To solve her father’s murder and save the family-owned glass shop, Savannah Webb must shatter a killer’s carefully constructed façade. . .
After Savannah’s father dies unexpectedly of a heart attack, she drops everything to return home to St. Petersburg, Florida, to settle his affairs–including the fate of the beloved, family-owned glass shop. Savannah intends to hand over ownership to her father’s trusted assistant and fellow glass expert, Hugh Trevor, but soon discovers the master craftsman also dead of an apparent heart attack.
As if the coincidence of the two deaths wasn’t suspicious enough, Savannah discovers a note her father left for her in his shop, warning her that she is in danger. With the local police unconvinced, it’s up to Savannah to piece together the encoded clues left behind by her father. And when her father’s apprentice is accused of the murders, Savannah is more desperate than ever to crack the case before the killer seizes a window of opportunity to cut her out of the picture. . .
I received a copy in exchange for an honest review
One of my goals for this year was to read more cozy mysteries so when I came across this cute looking cozy mystery on netgalley I hit request immediately. Unfortunately the best way to describe my opinion about this book is that it’s just okay. Nothing really stood out or captured my attention. I did enjoy the book, but to me it fell a bit flat. Pane and Suffering has a fun and original setting in a glass shop, which I did like. Even though it’s a cozy mystery I felt like we got little feel for the small town setting and the mystery didn’t really work for me.
I am still finding my way in this genre, but I felt that the mystery had more potential. The mystery started of pretty interesting with a close and personal death as the main character Savannah her father has died of a heart attack and then his best friend Hugh follows closely. Then Savannah finds out a hint that hints to the fact they have been murdered. I did like how Savannah notified the police and the police did actually do work on the case. Savannah also runs her own investigation following clues left by her father.

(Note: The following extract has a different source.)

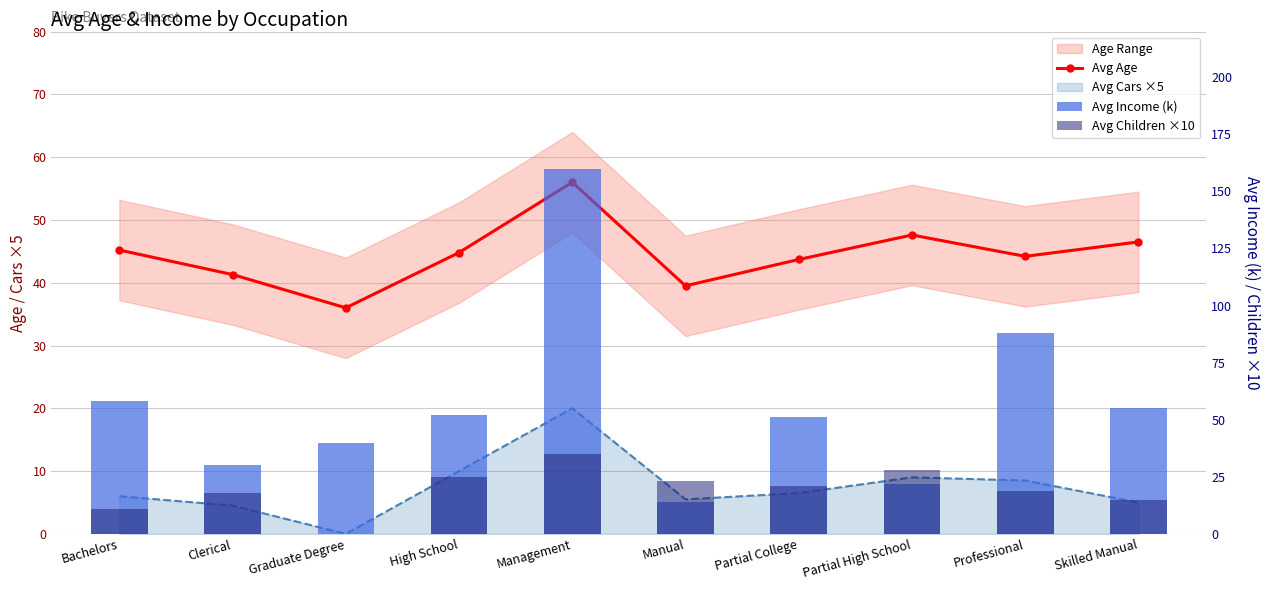

Does the chart contain stacked bars?

No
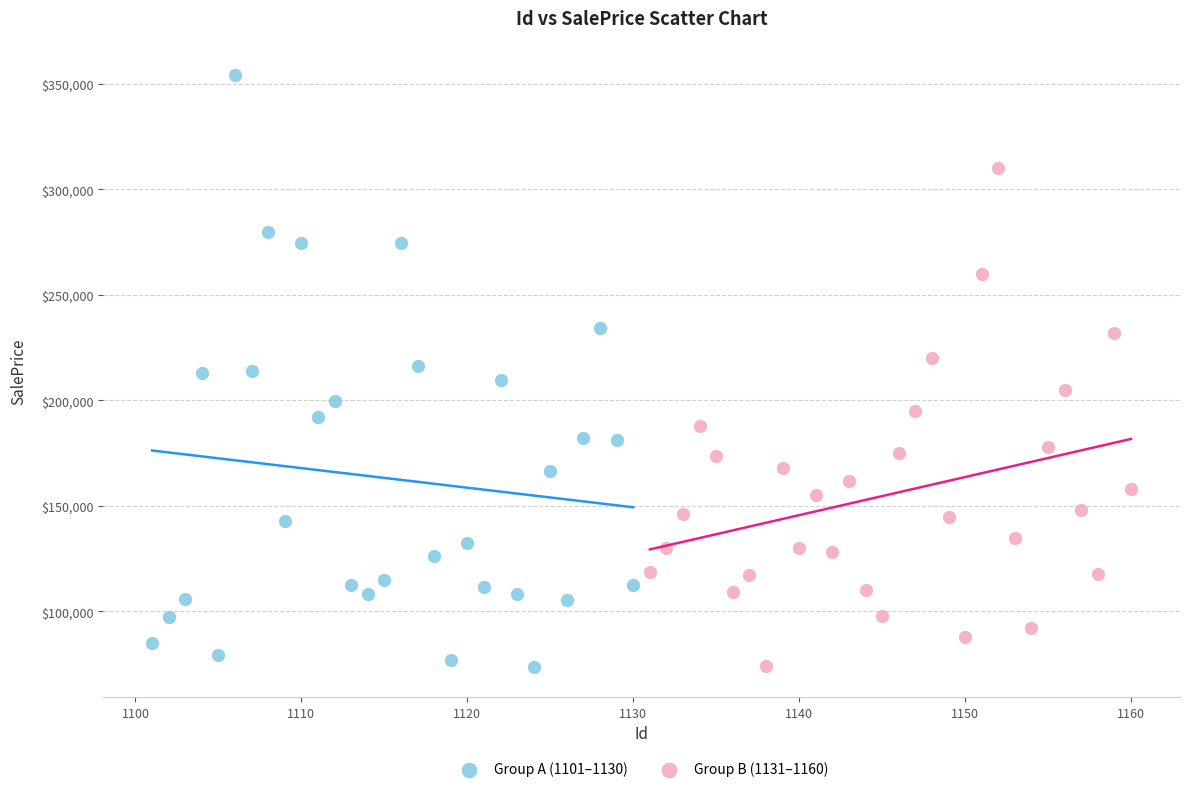

Which series contains the highest Y value?

Group A (1101–1130)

From the start there are quite some possible suspects, but the mystery progresses very slow at first. Then towards the end of the book there as one hint, which might have been small, but for me immediately revealed the real killer. The whole explanation behind it felt a bit off. The pace didn’t quite work and there didn’t seem enough progression on the mystery, but beside that it didn’t feel like much happened either. There was an interesting set-up with her now owning the glass shop and slowly getting more attached to it and the town, but I just didn’t feel it.
Savannah was an okay main character, I didn’t really feel like we got to know her and because of that it was hard to connect to her or anyone else in this book for that matter. I felt we stayed very distant from the character, hearing what went on with them, but never really feeling the emotions. Beside that I thought it was a bit weird how Savannah basically runs around telling strangers she just met how her father was killed and sharing the hints he left her with them as well. In her situation I am sure I would be a lot of more scared and paranoid. It just felt like she trusted everyone a bit too easily, especially seeing how her father had just been murdered and the killer could be someone she knew.
There is an attempt to build the small town setting, but while I liked what we saw, it never really came fully alive. the side characters were fun, but stayed pretty flat. There is an attempt at romance, but it never really progresses much and I didn’t really feel their connection. The glass shop setting was interesting and original as a setting. There are two or so chapters from the point of view of a police detective, but I thought it had worked better if he had more chapters or wasn’t there at all. Now it felt a bit off with how he only had two partly chapters.
To summarize: Pane and Suffering was an enjoyable book, but I also had a lot of issues with it. My opinion on this book can best be described as okay. The plot and mystery progressed slowly and when a real hint was dropped I immediately figured out who the killer was. I wasn’t really engaged in the mystery and in the last few chapter sit suddenly progresses a lot faster compared to the rest of the book. I thought the explanation of the killer and why he did it was a bit weird. The subplots didn’t quite work for me or made me feel it. Savannah was an okay main character, but I never really connected or cared about her and I thought she trusted strangers a bit too easily. There is a small hint at romance, building the small town setting and the side character, but nothing really came alive for me. I did like the glass shop as setting. All in all this was an okay cozy mystery, nothing really stood out, but I did enjoy the read.